▸ Dados do exercício
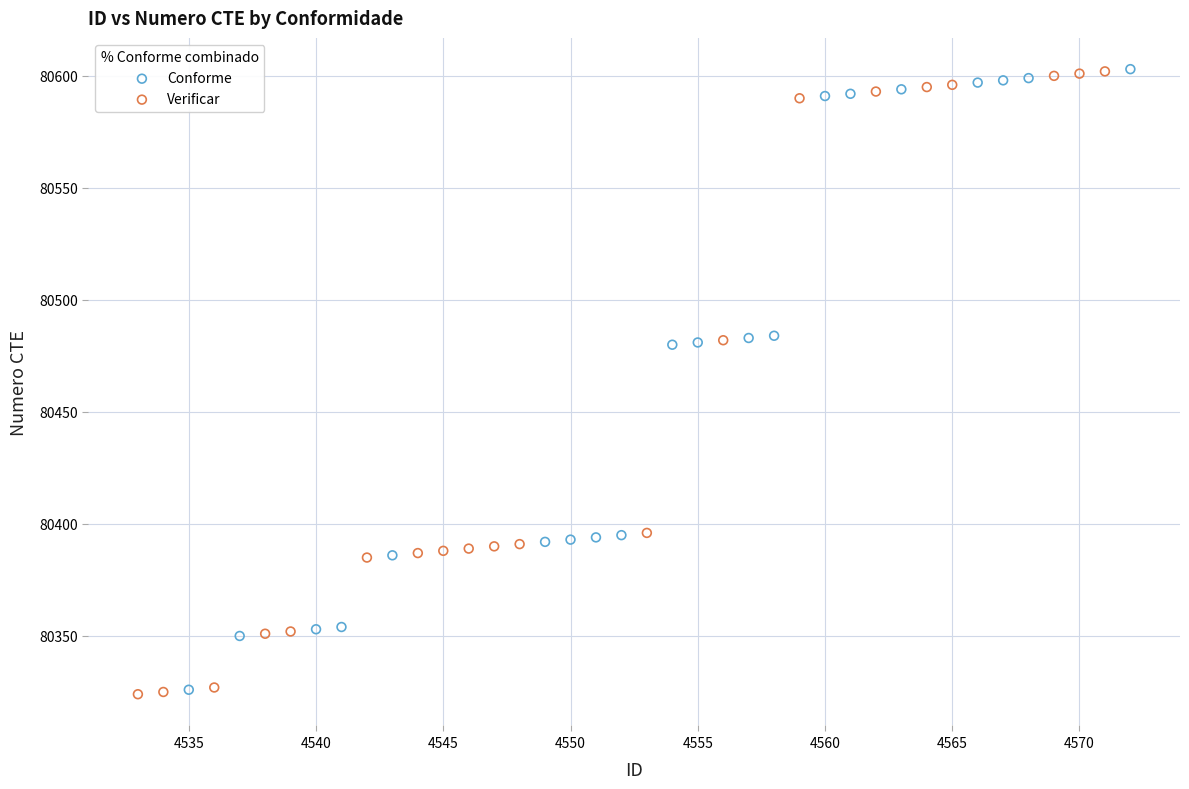

Which series has the widest spread of Y values?

Verificar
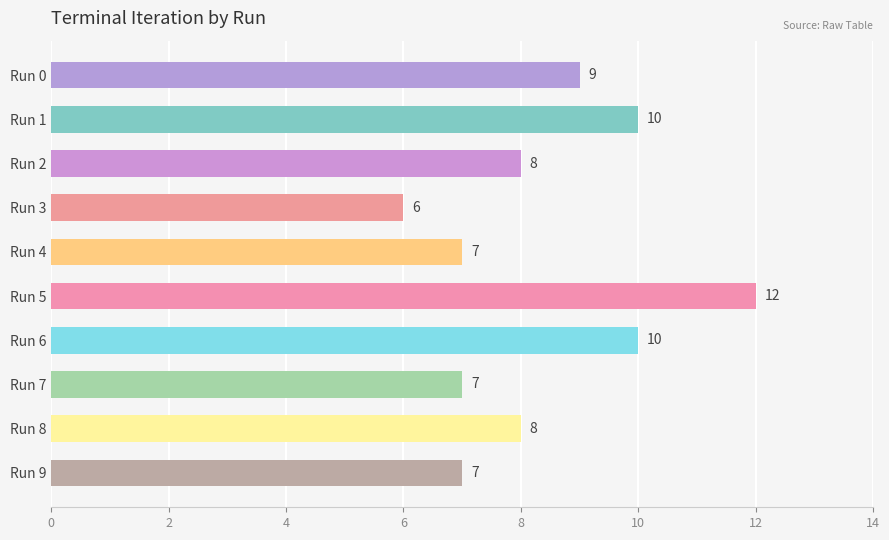

What is the value of the 9th bar from the top?

8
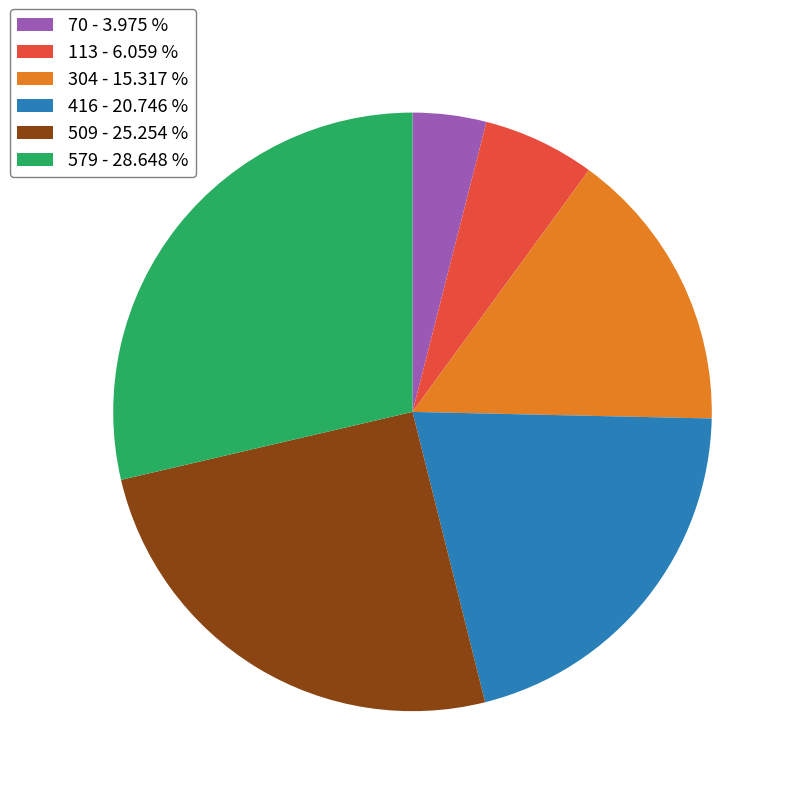

Is it true that 416 is 21% of the pie?

True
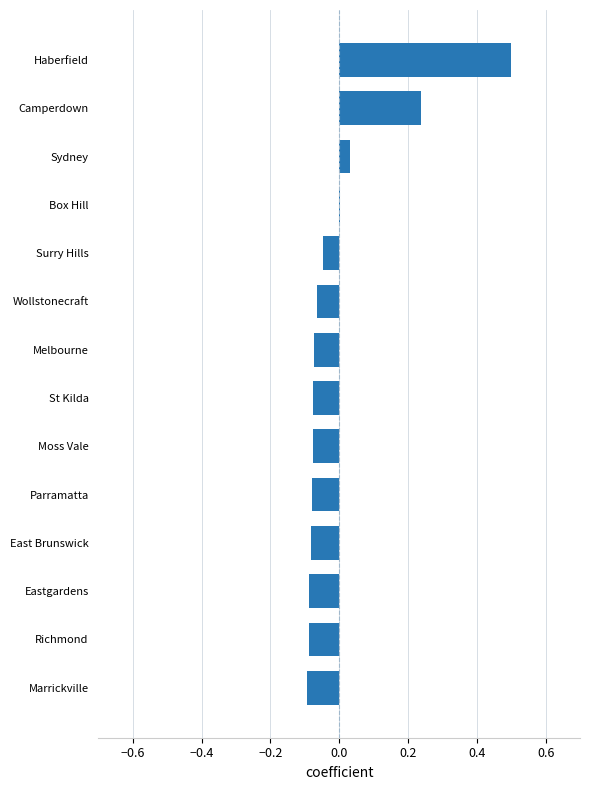

What is the sum of the values at Camperdown and Haberfield?

0.7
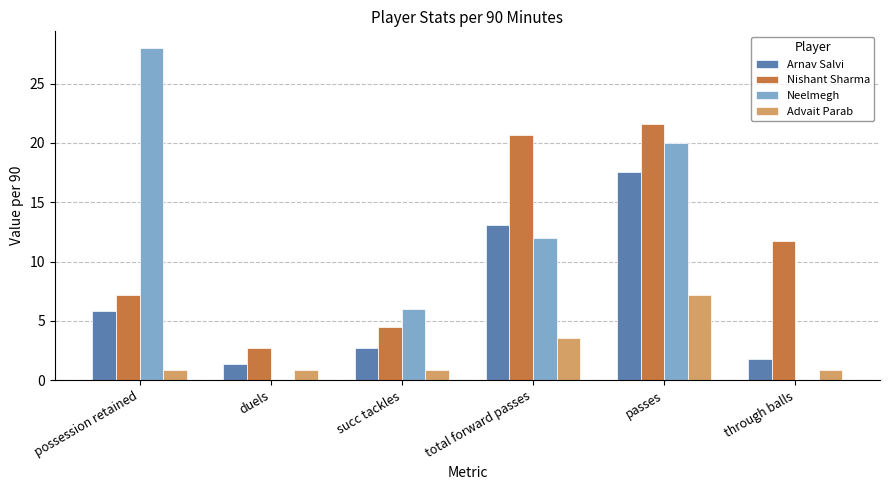

What are all the series names shown in the legend?

Arnav Salvi, Nishant Sharma, Neelmegh, Advait Parab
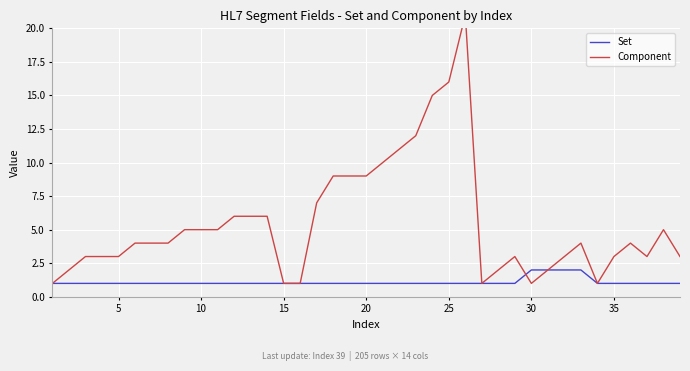

The Set series shows 1 at 25. True or false?

True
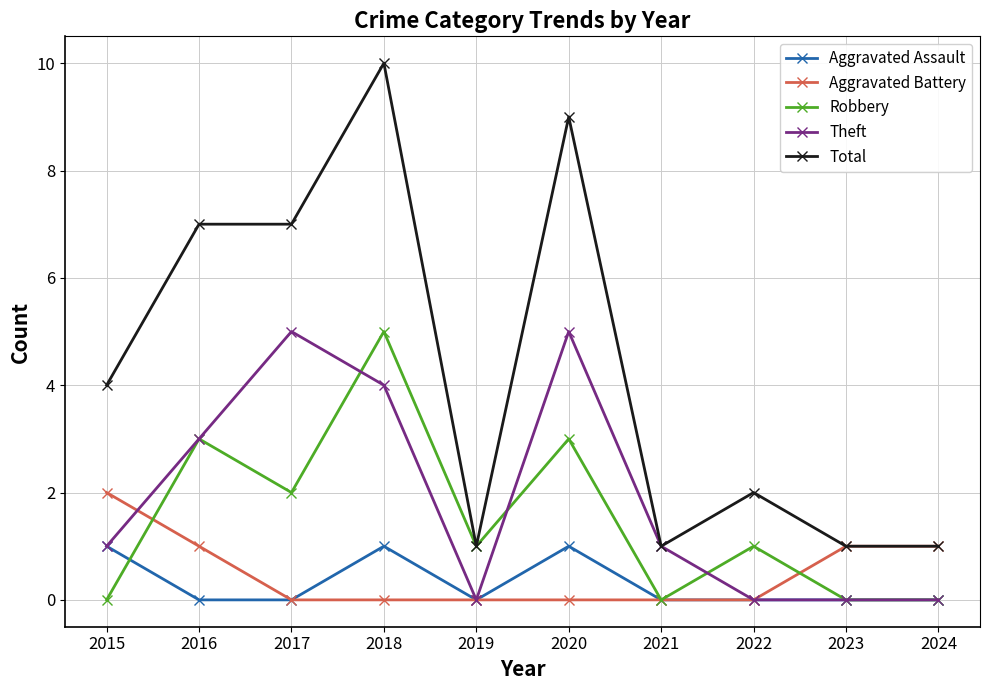

Count the number of data series in this chart.

5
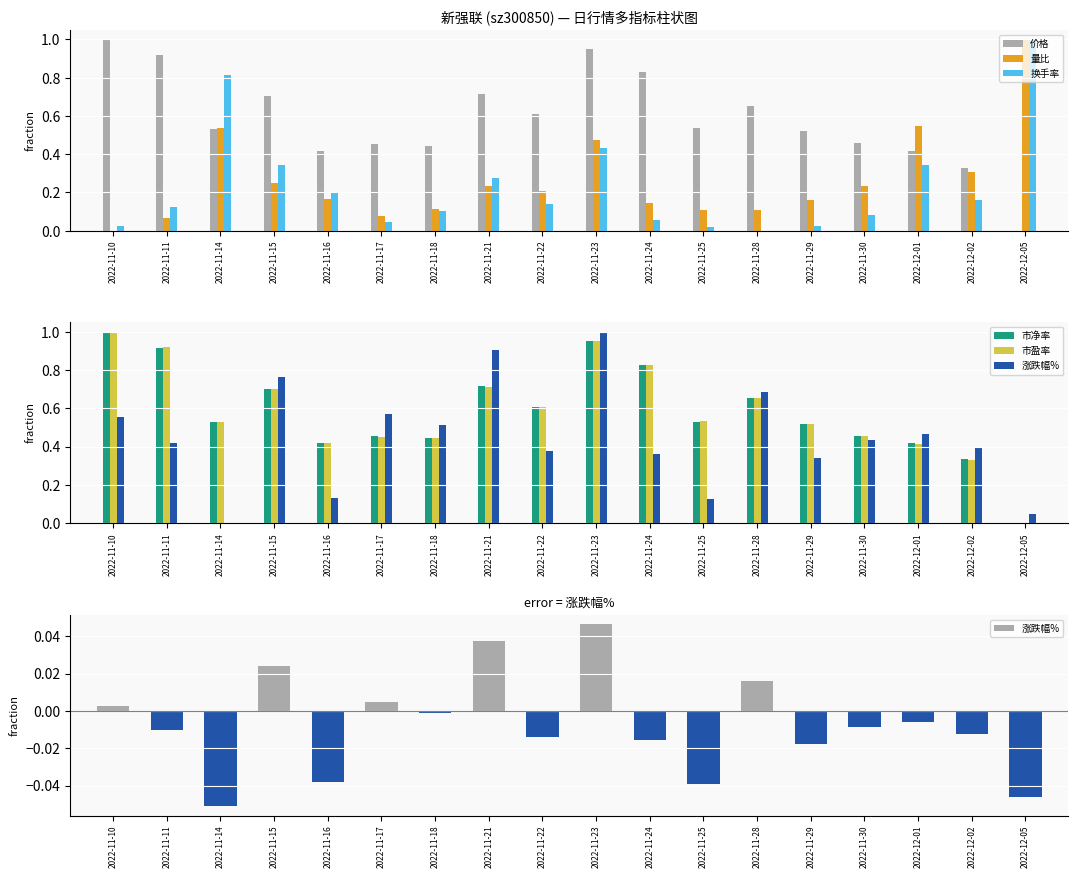

Reading left to right, list all the values displayed in this chart.

价格: 2022-11-10=1.0	2022-11-11=0.9	2022-11-14=0.5	2022-11-15=0.7	2022-11-16=0.4	2022-11-17=0.5	2022-11-18=0.4	2022-11-21=0.7	2022-11-22=0.6	2022-11-23=1.0	2022-11-24=0.8	2022-11-25=0.5	2022-11-28=0.7	2022-11-29=0.5	2022-11-30=0.5	2022-12-01=0.4	2022-12-02=0.3	2022-12-05=0.0
量比: 2022-11-10=0.0	2022-11-11=0.1	2022-11-14=0.5	2022-11-15=0.3	2022-11-16=0.2	2022-11-17=0.1	2022-11-18=0.1	2022-11-21=0.2	2022-11-22=0.2	2022-11-23=0.5	2022-11-24=0.1	2022-11-25=0.1	2022-11-28=0.1	2022-11-29=0.2	2022-11-30=0.2	2022-12-01=0.5	2022-12-02=0.3	2022-12-05=1.0
换手率: 2022-11-10=0.0	2022-11-11=0.1	2022-11-14=0.8	2022-11-15=0.3	2022-11-16=0.2	2022-11-17=0.0	2022-11-18=0.1	2022-11-21=0.3	2022-11-22=0.1	2022-11-23=0.4	2022-11-24=0.1	2022-11-25=0.0	2022-11-28=0.0	2022-11-29=0.0	2022-11-30=0.1	2022-12-01=0.3	2022-12-02=0.2	2022-12-05=1.0
市净率: 2022-11-10=1.0	2022-11-11=0.9	2022-11-14=0.5	2022-11-15=0.7	2022-11-16=0.4	2022-11-17=0.5	2022-11-18=0.4	2022-11-21=0.7	2022-11-22=0.6	2022-11-23=1.0	2022-11-24=0.8	2022-11-25=0.5	2022-11-28=0.7	2022-11-29=0.5	2022-11-30=0.5	2022-12-01=0.4	2022-12-02=0.3	2022-12-05=0.0
市盈率: 2022-11-10=1.0	2022-11-11=0.9	2022-11-14=0.5	2022-11-15=0.7	2022-11-16=0.4	2022-11-17=0.5	2022-11-18=0.4	2022-11-21=0.7	2022-11-22=0.6	2022-11-23=1.0	2022-11-24=0.8	2022-11-25=0.5	2022-11-28=0.7	2022-11-29=0.5	2022-11-30=0.5	2022-12-01=0.4	2022-12-02=0.3	2022-12-05=0.0
涨跌幅%: 2022-11-10=0.0	2022-11-11=-0.0	2022-11-14=-0.1	2022-11-15=0.0	2022-11-16=-0.0	2022-11-17=0.0	2022-11-18=-0.0	2022-11-21=0.0	2022-11-22=-0.0	2022-11-23=0.0	2022-11-24=-0.0	2022-11-25=-0.0	2022-11-28=0.0	2022-11-29=-0.0	2022-11-30=-0.0	2022-12-01=-0.0	2022-12-02=-0.0	2022-12-05=-0.0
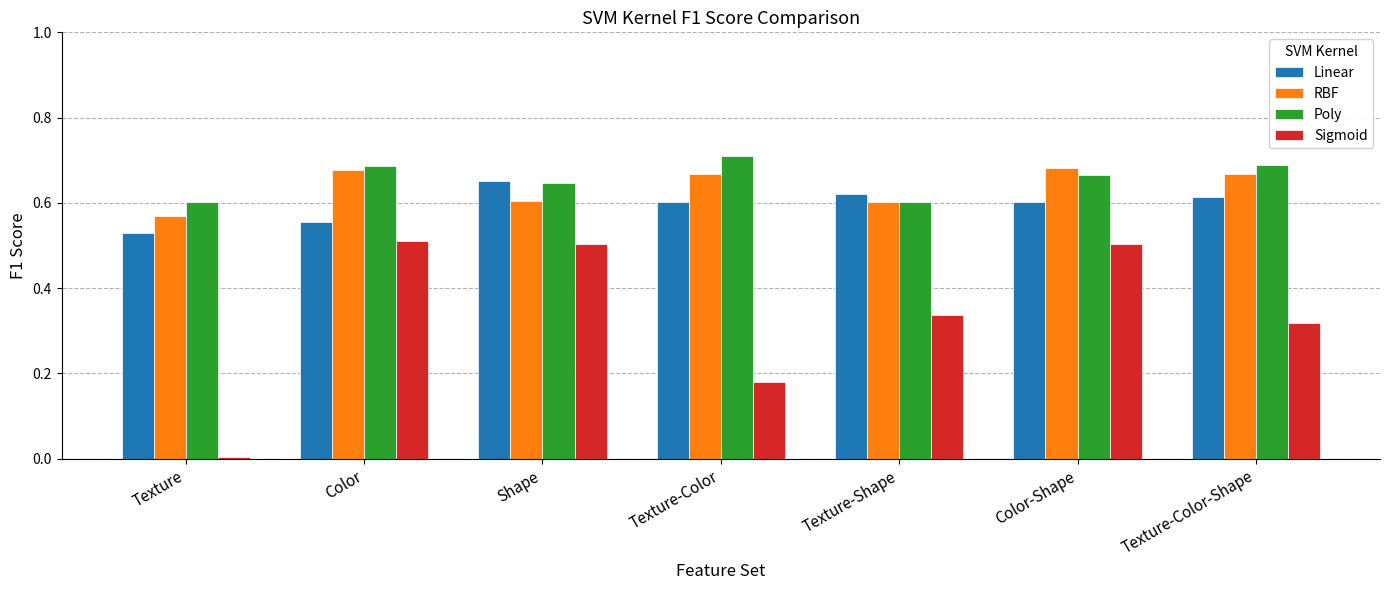

What is the sum of all Sigmoid values?

2.4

▸ Tarefa a realizar
Por favor, transcreva sem alterações todas as linhas acima, deixando as imagens de fora da resposta.

▸ Resposta à tarefa
Which series has the widest spread of Y values?

Verificar

What is the value of the 9th bar from the top?

8

Is it true that 416 is 21% of the pie?

True

What is the sum of the values at Camperdown and Haberfield?

0.7

What are all the series names shown in the legend?

Arnav Salvi, Nishant Sharma, Neelmegh, Advait Parab

The Set series shows 1 at 25. True or false?

True

Count the number of data series in this chart.

5

Reading left to right, list all the values displayed in this chart.

价格: 2022-11-10=1.0	2022-11-11=0.9	2022-11-14=0.5	2022-11-15=0.7	2022-11-16=0.4	2022-11-17=0.5	2022-11-18=0.4	2022-11-21=0.7	2022-11-22=0.6	2022-11-23=1.0	2022-11-24=0.8	2022-11-25=0.5	2022-11-28=0.7	2022-11-29=0.5	2022-11-30=0.5	2022-12-01=0.4	2022-12-02=0.3	2022-12-05=0.0
量比: 2022-11-10=0.0	2022-11-11=0.1	2022-11-14=0.5	2022-11-15=0.3	2022-11-16=0.2	2022-11-17=0.1	2022-11-18=0.1	2022-11-21=0.2	2022-11-22=0.2	2022-11-23=0.5	2022-11-24=0.1	2022-11-25=0.1	2022-11-28=0.1	2022-11-29=0.2	2022-11-30=0.2	2022-12-01=0.5	2022-12-02=0.3	2022-12-05=1.0
换手率: 2022-11-10=0.0	2022-11-11=0.1	2022-11-14=0.8	2022-11-15=0.3	2022-11-16=0.2	2022-11-17=0.0	2022-11-18=0.1	2022-11-21=0.3	2022-11-22=0.1	2022-11-23=0.4	2022-11-24=0.1	2022-11-25=0.0	2022-11-28=0.0	2022-11-29=0.0	2022-11-30=0.1	2022-12-01=0.3	2022-12-02=0.2	2022-12-05=1.0
市净率: 2022-11-10=1.0	2022-11-11=0.9	2022-11-14=0.5	2022-11-15=0.7	2022-11-16=0.4	2022-11-17=0.5	2022-11-18=0.4	2022-11-21=0.7	2022-11-22=0.6	2022-11-23=1.0	2022-11-24=0.8	2022-11-25=0.5	2022-11-28=0.7	2022-11-29=0.5	2022-11-30=0.5	2022-12-01=0.4	2022-12-02=0.3	2022-12-05=0.0
市盈率: 2022-11-10=1.0	2022-11-11=0.9	2022-11-14=0.5	2022-11-15=0.7	2022-11-16=0.4	2022-11-17=0.5	2022-11-18=0.4	2022-11-21=0.7	2022-11-22=0.6	2022-11-23=1.0	2022-11-24=0.8	2022-11-25=0.5	2022-11-28=0.7	2022-11-29=0.5	2022-11-30=0.5	2022-12-01=0.4	2022-12-02=0.3	2022-12-05=0.0
涨跌幅%: 2022-11-10=0.0	2022-11-11=-0.0	2022-11-14=-0.1	2022-11-15=0.0	2022-11-16=-0.0	2022-11-17=0.0	2022-11-18=-0.0	2022-11-21=0.0	2022-11-22=-0.0	2022-11-23=0.0	2022-11-24=-0.0	2022-11-25=-0.0	2022-11-28=0.0	2022-11-29=-0.0	2022-11-30=-0.0	2022-12-01=-0.0	2022-12-02=-0.0	2022-12-05=-0.0

What is the sum of all Sigmoid values?

2.4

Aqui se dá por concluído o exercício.